Mega Bog Happy Together

[Nicey; 2017]

Styles: wayfarers, faux pearl choker, leather, oil, Nat Shermans
Others: David Lynch, Julia Holter, Stereolab, Jerry Paper, Scott Walker

On “Fwee,” the semi-sardonic miniature of diminished frolic-in-the-flowers psychedelia that closes Happy Together, Mega Bog leader Erin Birgy reminds the listener of a certain kind of freedom: “You’re free to bruise and you do.” This truism is as much of a theme as allowed by Happy Together, a dizzying album full of hooks and character but never enough space to get footing. This sits at its core and works to its advantage.

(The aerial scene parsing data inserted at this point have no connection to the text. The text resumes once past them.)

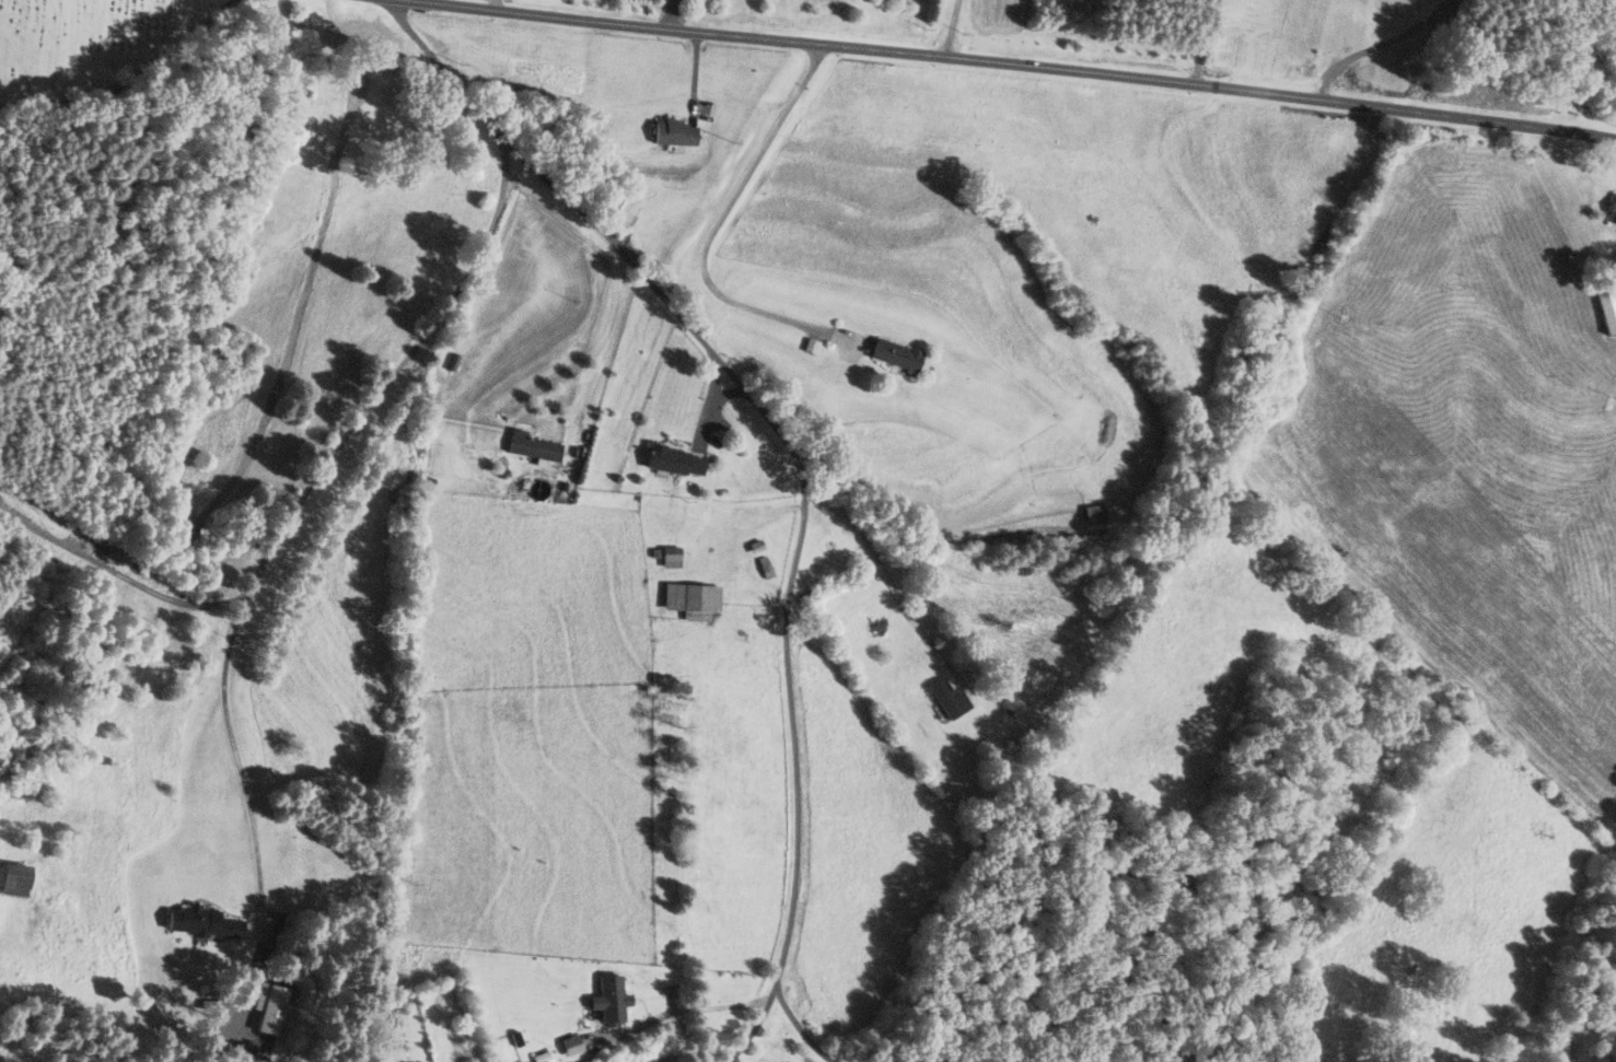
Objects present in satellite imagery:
road: (496, 3)
road: (672, 10)
road: (1200, 43)
road: (1376, 44)
park: (94, 48)
road: (1008, 64)
building: (372, 77)
building: (674, 132)
building: (1612, 210)
road: (713, 222)
building: (1607, 306)
road: (608, 346)
building: (895, 354)
building: (534, 448)
building: (675, 461)
road: (795, 462)
building: (1093, 512)
road: (265, 551)
building: (670, 561)
building: (764, 566)
road: (118, 572)
road: (886, 577)
building: (690, 599)
building: (947, 698)
building: (14, 879)
building: (202, 921)
building: (269, 1007)
road: (675, 1010)
road: (800, 1029)

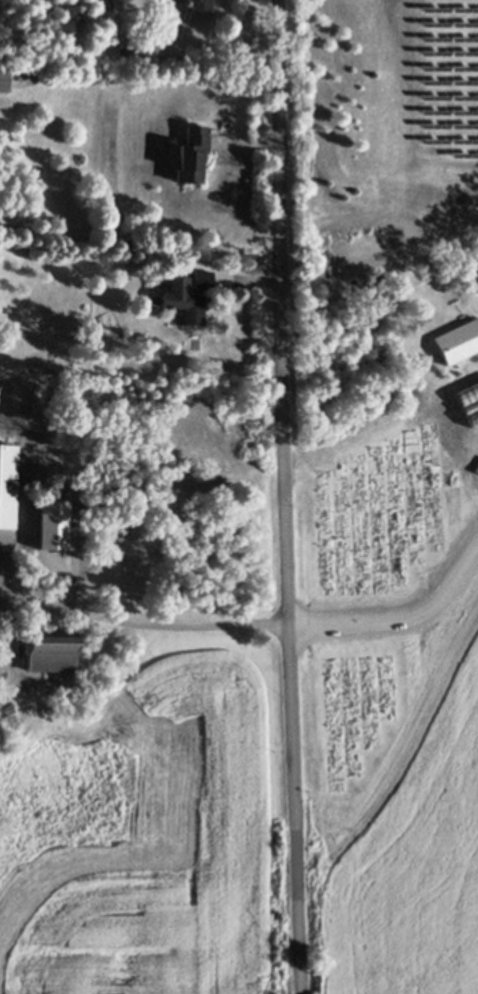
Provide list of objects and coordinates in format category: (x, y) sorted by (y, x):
building: (201, 4)
building: (3, 80)
solar farm: (446, 84)
building: (192, 153)
road: (250, 157)
building: (202, 278)
building: (473, 281)
road: (249, 292)
building: (183, 300)
building: (457, 343)
road: (382, 439)
building: (7, 484)
road: (285, 497)
building: (50, 530)
road: (67, 588)
road: (139, 631)
building: (46, 654)

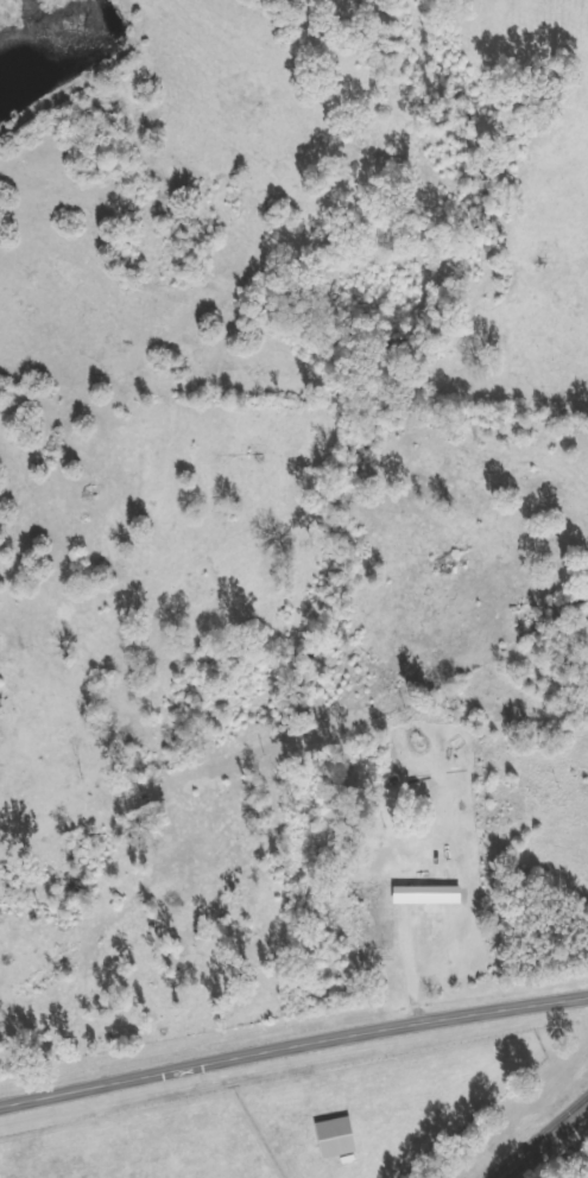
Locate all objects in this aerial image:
building: (373, 920)
road: (292, 1045)
railway: (537, 1136)
railway: (545, 1141)

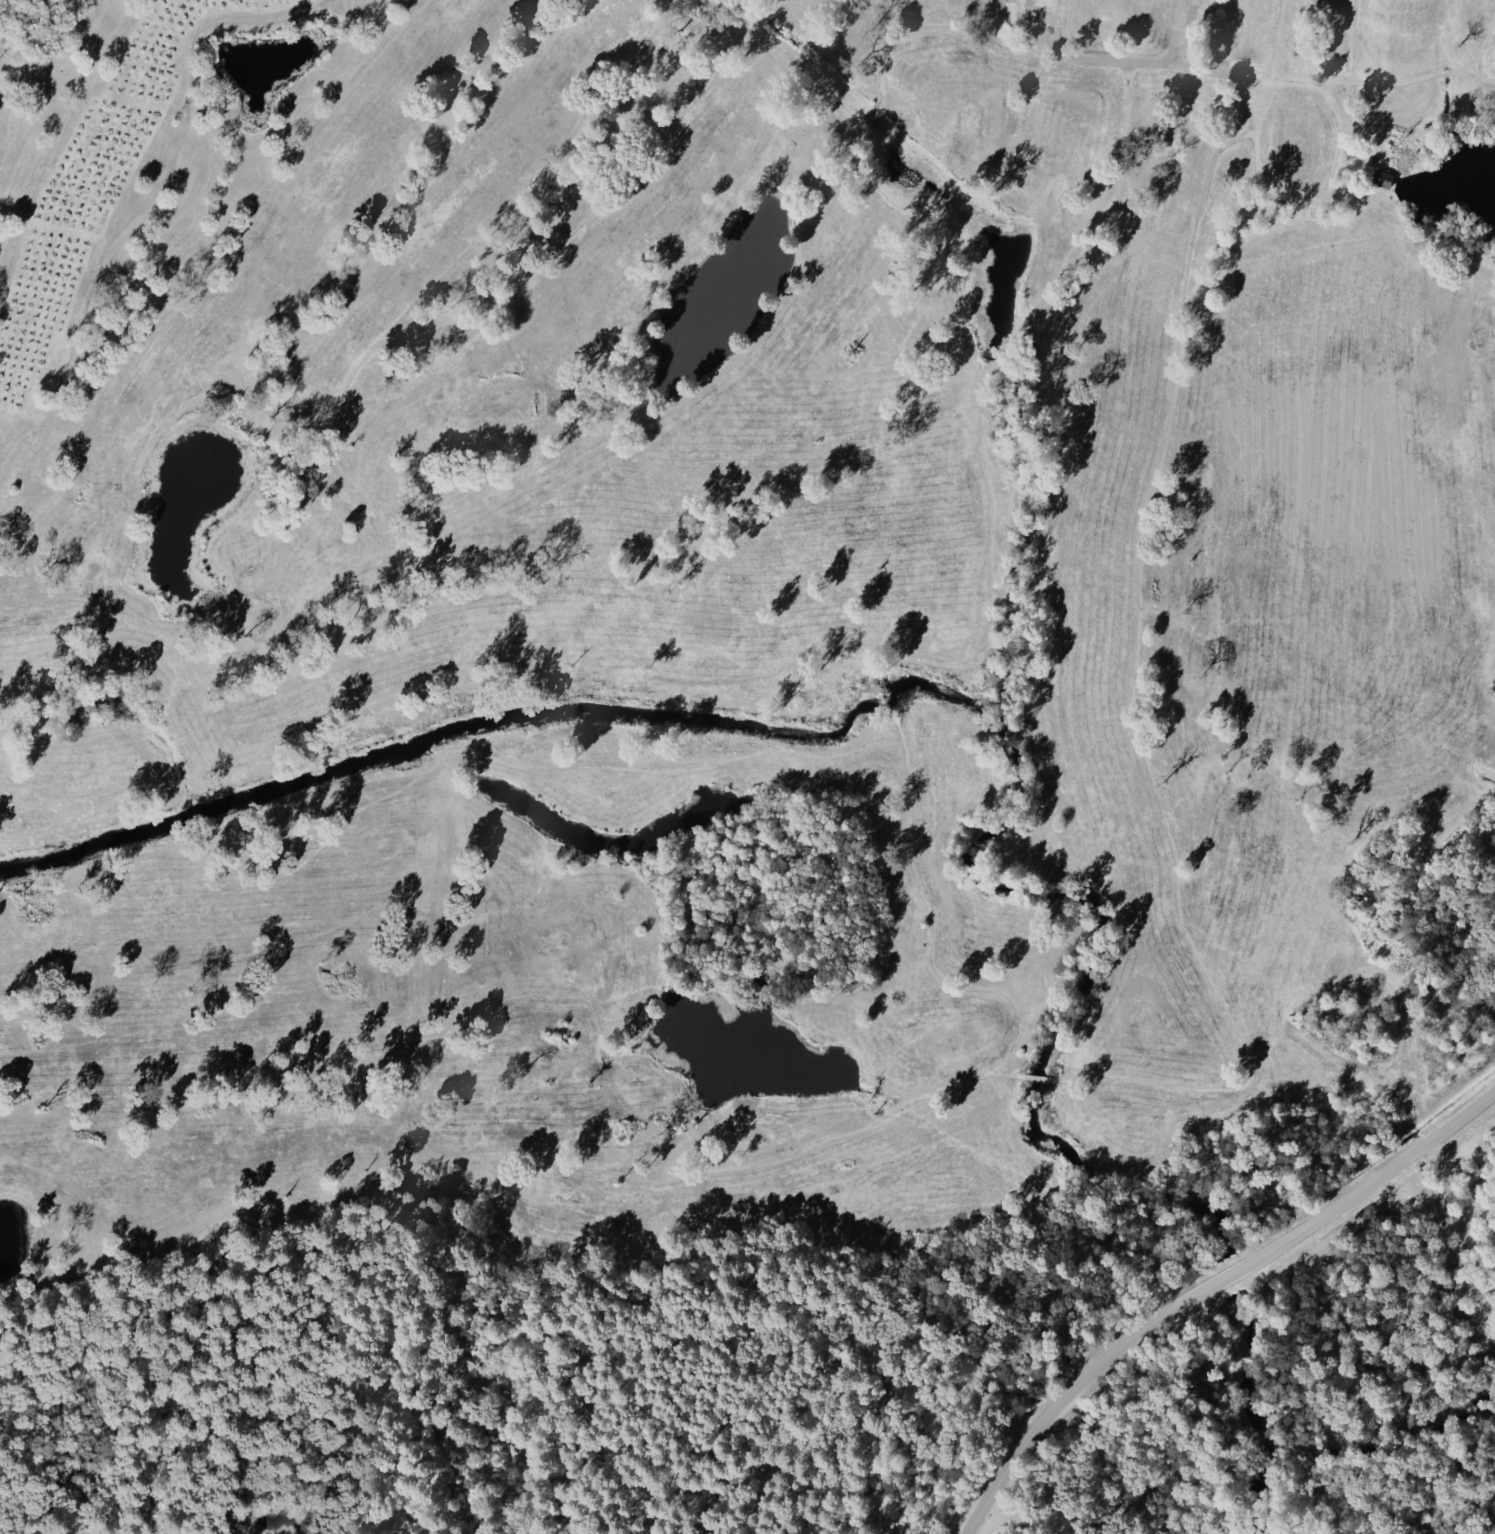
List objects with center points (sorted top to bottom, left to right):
road: (778, 1)
park: (1391, 4)
building: (1108, 15)
road: (764, 17)
road: (938, 25)
road: (1486, 36)
road: (1276, 40)
road: (1207, 45)
road: (1355, 59)
road: (1117, 60)
road: (1481, 71)
road: (1216, 72)
road: (1473, 77)
road: (1418, 78)
road: (1485, 90)
park: (933, 93)
road: (1343, 99)
road: (1242, 102)
road: (870, 117)
building: (1237, 119)
park: (1297, 141)
park: (1051, 148)
building: (1382, 178)
road: (1347, 193)
road: (1314, 194)
road: (147, 201)
road: (1113, 204)
road: (1394, 209)
building: (1313, 211)
road: (1388, 223)
road: (203, 276)
road: (1010, 348)
road: (358, 402)
park: (495, 404)
road: (497, 503)
park: (97, 520)
park: (280, 570)
road: (990, 581)
park: (721, 606)
park: (713, 621)
road: (529, 681)
road: (882, 689)
road: (1132, 706)
road: (430, 763)
park: (747, 767)
road: (186, 779)
road: (89, 792)
river: (730, 923)
road: (932, 929)
park: (587, 946)
road: (305, 989)
road: (588, 1003)
park: (1143, 1011)
road: (595, 1028)
park: (950, 1039)
road: (602, 1056)
road: (1030, 1076)
road: (735, 1116)
road: (507, 1148)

Happy Together is a balancing act between the theatrical and the cool: careening, turning the confessional on its side, and muddling the surrounding water with affects of the surreal. It’s an album that deals with love and dependency as related to pain and abuse, using the confusion and abstraction already surrounding these modes of relation. With a cool mastery of the contralto voice once coarsely navigated by Nico and the speak-sing delivery of Laurie Anderson, Birgy sings of the male subject of “She’s History”: “He told me I should study up on him, but there’s nothing I could learn.” Subject evaluated and demeaned, Birgy continues, opening up and letting wounds out to air: “Well he is history/ And that silence does not speak to me/ Still he means so much to me.” Meaning and dissonance rub, and nothing is made clearer through it.

This sentiment is echoed in the red-alert acknowledgements offered to the namesake of “Marianne,” mistreated and abused, regretfully understanding that “there’s too much to love in a dirty napkin.” As buoyant as her song is, Marianne comes up on the losing end when she must be told that “against [her] pride” she is being worn “like a filthy necklace.” Birgy doesn’t mean to insult, she consoles, “Don’t get me wrong I’m never really joking/ You are the song, but no one’s really listening.” This tough-love romp comes to terms with victimhood with an outsider’s directness often alien to the ballad. The humor available is that of a tragedy, coarse reality tickles here.

Mega Bog seems in many ways to be about the web of complexities that make up life and its emotions. The kitsch of noir sax solos throughout give way to dense production that meets its empty peak on the electronic instrumental “Modern Companion” as it juxtaposedly follows (my favorite standalone track) the bouncing, jubilant seance “192014.” All of this ground is covered without losing any cohesion. Imagine how one life is lived in many places, one person finds personas morphing alongside relationships. On Happy Together, narrative is consumed then regurgitated across many different rooms of a house, never telling a story but providing a moving picture nonetheless.

It would be irresponsible to not mention an excellent, nuanced, strong, and short interview with Erin Birgy conducted by Laura Snapes for Bandcamp Daily. In it, Snapes admits that the narrative content of Happy Together — that of “rape and community accountability” — only arrived in later listens (as it did for myself). Birgy replies:

Whether or not the explicit messages are something a listener wants to learn from, the fact that it has been heard or has exposed a process is crucial to universal health and welfare. Most invoking and incredible music, to me, feels loaded with intention, with messages, with codes, with a public processing that, of course, is sometimes written off as music for sex, music for jogging… limitations to a limitless world. […] I want to be out in the wild world as fully as possible, and sometimes you get kicked in the head. Sometimes I may give too much time and power to the pain of being kicked, expecting it to move me, but sometimes I just attach every terrible thing to physiological trauma or anxiety and go nowhere. So, I think what has changed is subjects, concepts, and an attempt to fairly document the positive I’m either gifted with or create.

Mega Bog succeeds in bringing about that positive and focusing on the joy that must be sought and has been found within communities that have also kicked and done much worse. Consider that this process of “creating” positivity is really about transforming energy already present.

Happy Together is both at its coolest and most vulnerable with “Worst Way.” The track unceasingly reminds me of Iggy Pop’s “Nightclubbing,” a sparse, post-nuclear singalong about “wild” and “brand-new dances like the nuclear bomb.” When Birgy delivers a cool “yeah” as punctuation to the declaration that “it’s the worst pain, it’s gotta be the worst pain,” there is a real sense of transformation that’s more valuable than the transcription of atomic warfare blasts to the dance-floor maneuver that Iggy sings of. It’s the transformation of pain and its reflection into assuredness and experience. This transformational quality is where Mega Bog thrives.